(Page images and extracted text)
<<<<

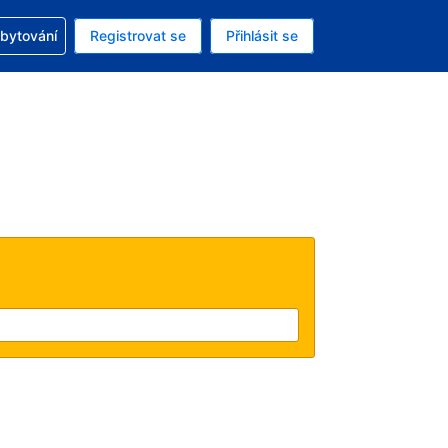
zervací
ubytování
Registrovat se
Přihlásit se
á měna: Americký dolar
ě zvolený jazyk: V češtině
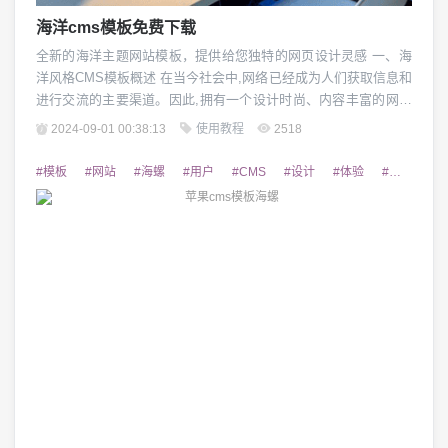
海洋cms模板免费下载
全新的海洋主题网站模板，提供给您独特的网页设计灵感 一、海
洋风格CMS模板概述 在当今社会中,网络已经成为人们获取信息和
进行交流的主要渠道。因此,拥有一个设计时尚、内容丰富的网站
对于企业和个人的发展来说都是非常重要的。海洋风格的CMS模
2024-09-01 00:38:13
使用教程
2518
板采用清新自然的色彩和优美的设计元素,为您的网站带来全新的
视觉体验,让您的网站脱颖而出,吸引更多的用户关注。 二、海洋风
#模板
#网站
#海螺
#用户
#CMS
#设计
#体验
#二次开发
格CMS模板的特点 海洋风格...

>>>>

WORK INSTRUCTIONS: Only the pictures are to be left out, and all of the data must otherwise be transcribed exactly.

YOUR SOLUTION:
zervací
ubytování
Registrovat se
Přihlásit se
á měna: Americký dolar
ě zvolený jazyk: V češtině
海洋cms模板免费下载
全新的海洋主题网站模板，提供给您独特的网页设计灵感 一、海
洋风格CMS模板概述 在当今社会中,网络已经成为人们获取信息和
进行交流的主要渠道。因此,拥有一个设计时尚、内容丰富的网站
对于企业和个人的发展来说都是非常重要的。海洋风格的CMS模
2024-09-01 00:38:13
使用教程
2518
板采用清新自然的色彩和优美的设计元素,为您的网站带来全新的
视觉体验,让您的网站脱颖而出,吸引更多的用户关注。 二、海洋风
#模板
#网站
#海螺
#用户
#CMS
#设计
#体验
#二次开发
格CMS模板的特点 海洋风格...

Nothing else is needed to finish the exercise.